## Что нужно сделать
(a) Извлеките из фрагмента о философии истории Бахофена дословный отрывок, начиная со слов «Философия истории Бахофена» и заканчивая словами «1954, стр. 141).».
(b) Перескажите фрагмент о философии истории Бахофена в двух предложениях.

## Фрагмент текста

Философия истории Бахофена некоторым образом перекликается с гегелевской: «Переход от материнского к отцовскому пониманию человека составляет важнейший поворотный пункт в истории взаимоотношений полов. … Зарождение патернитета знаменует собой обособление духа от явлений природы, а его победоносное утверждение означает возвышение человеческого бытия над законами материальной жизни» (Бахофен 1954, стр. 128 и сл.). Для него высшей целью человеческого предназначения является «возведение земного существования к чистоте божественного отцовского начала» (Bachofen 1954, стр. 141).
Историческое воплощение победы отцовско-духовного начала над материнско-материальным он видит в победе Рима над Востоком, особенно над Карфагеном и Иерусалимом. «Именно посредством римской мысли европейское человечество готовится наложить свой отпечаток на весь земной шар и устанавливает, что не материальный закон, но лишь свободное господство духа, определяет судьбы народов» (Bachofen 1954, стр. 287).

## Выдержки из данных
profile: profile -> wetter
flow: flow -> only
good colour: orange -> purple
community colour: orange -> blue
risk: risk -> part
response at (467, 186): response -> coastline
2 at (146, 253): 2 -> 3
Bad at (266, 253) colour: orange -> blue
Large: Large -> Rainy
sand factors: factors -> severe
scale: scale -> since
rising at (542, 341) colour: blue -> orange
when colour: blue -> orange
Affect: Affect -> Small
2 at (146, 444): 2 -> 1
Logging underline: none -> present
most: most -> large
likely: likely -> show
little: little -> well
--
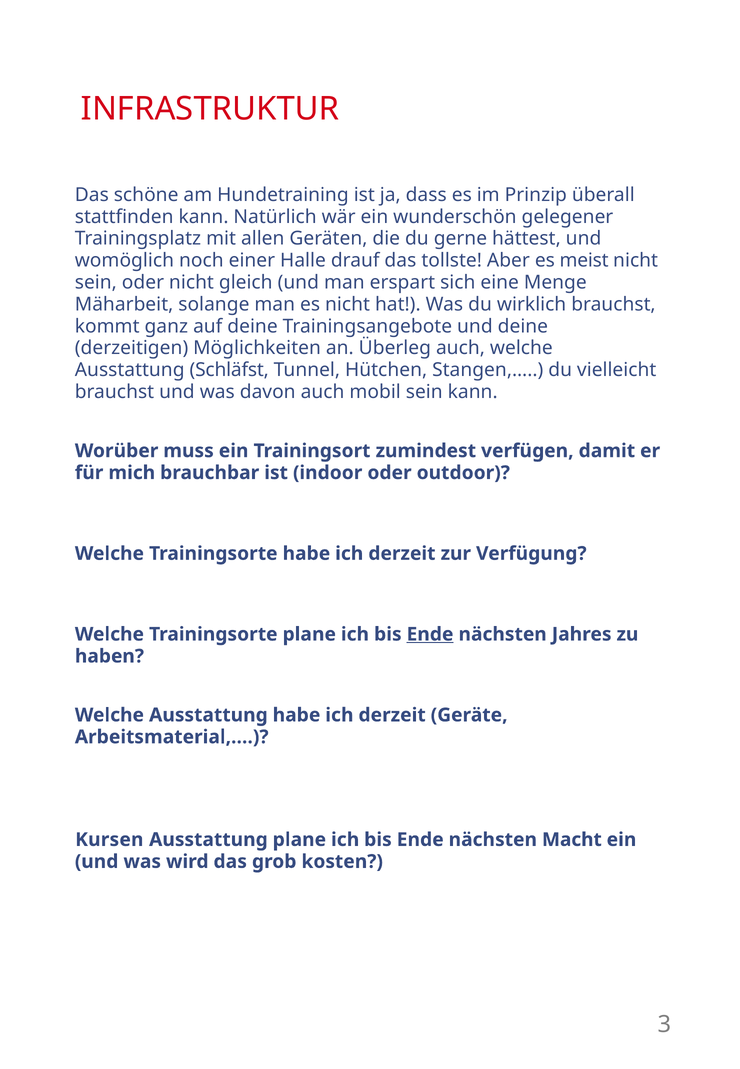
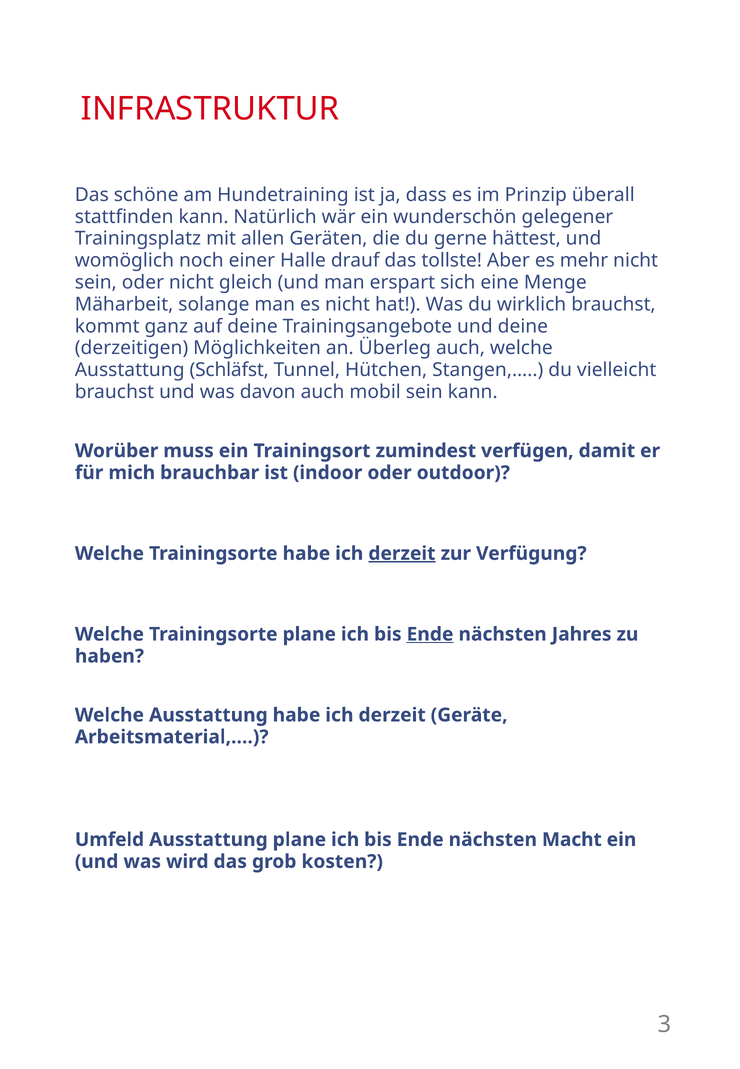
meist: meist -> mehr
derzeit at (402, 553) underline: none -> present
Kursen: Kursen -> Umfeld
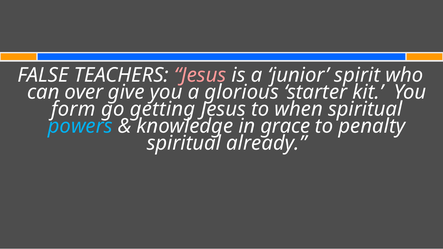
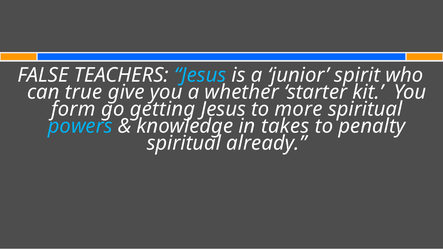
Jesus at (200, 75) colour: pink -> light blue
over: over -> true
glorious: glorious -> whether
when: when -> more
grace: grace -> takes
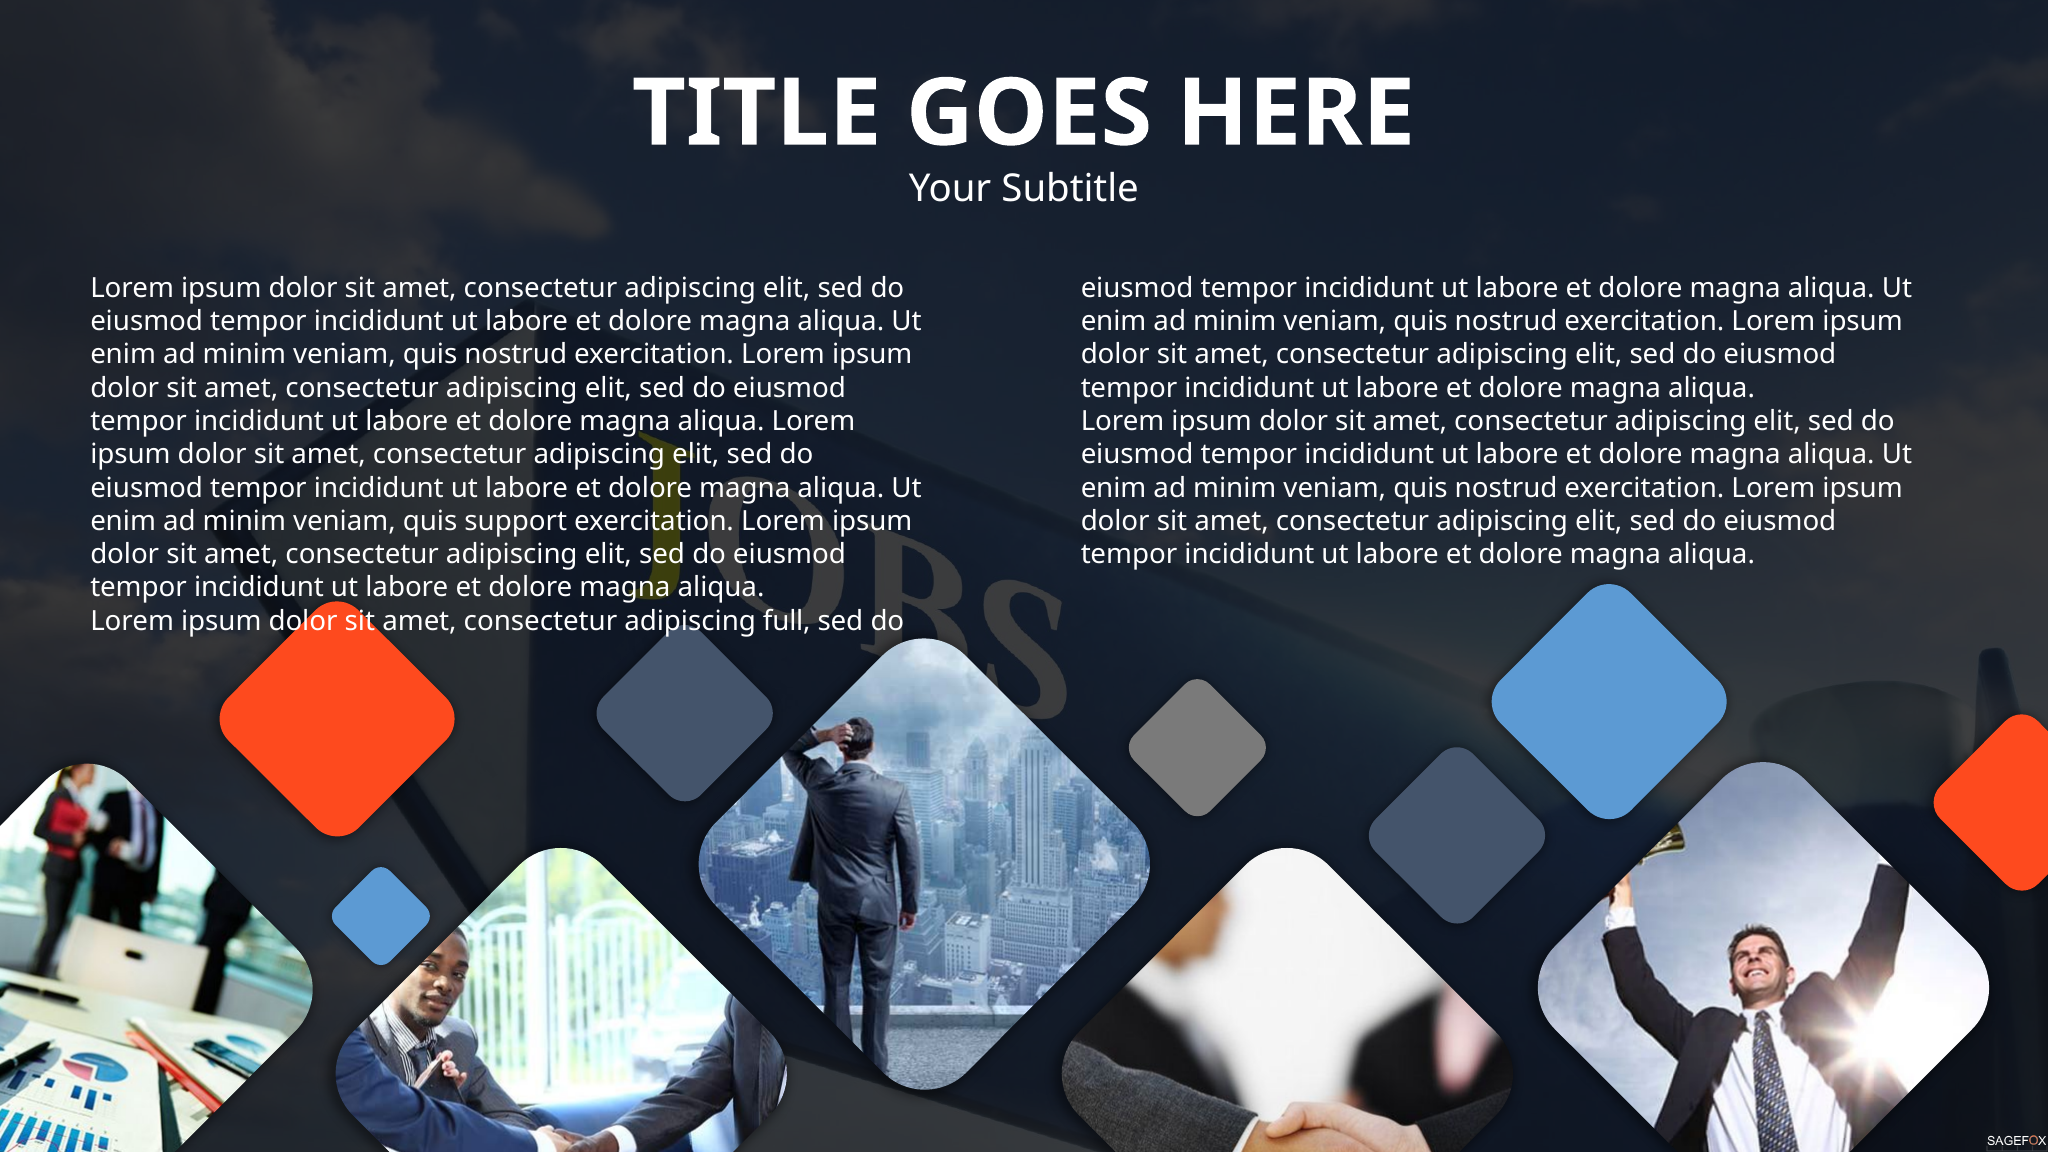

## Ответы к заданиям
(a)
Философия истории Бахофена некоторым образом перекликается с гегелевской: «Переход от материнского к отцовскому пониманию человека составляет важнейший поворотный пункт в истории взаимоотношений полов. … Зарождение патернитета знаменует собой обособление духа от явлений природы, а его победоносное утверждение означает возвышение человеческого бытия над законами материальной жизни» (Бахофен 1954, стр. 128 и сл.). Для него высшей целью человеческого предназначения является «возведение земного существования к чистоте божественного отцовского начала» (Bachofen 1954, стр. 141).

(b) Бахофен считает переход от материнского к отцовскому пониманию человека важнейшим поворотным пунктом в истории взаимоотношений полов: утверждение патернитета означает обособление духа от природы и возвышение человеческого бытия над законами материальной жизни. Историческое воплощение этой победы он видит в победе Рима над Востоком, особенно над Карфагеном и Иерусалимом, а через римскую мысль европейское человечество, по его словам, утверждает, что судьбы народов определяет свободное господство духа.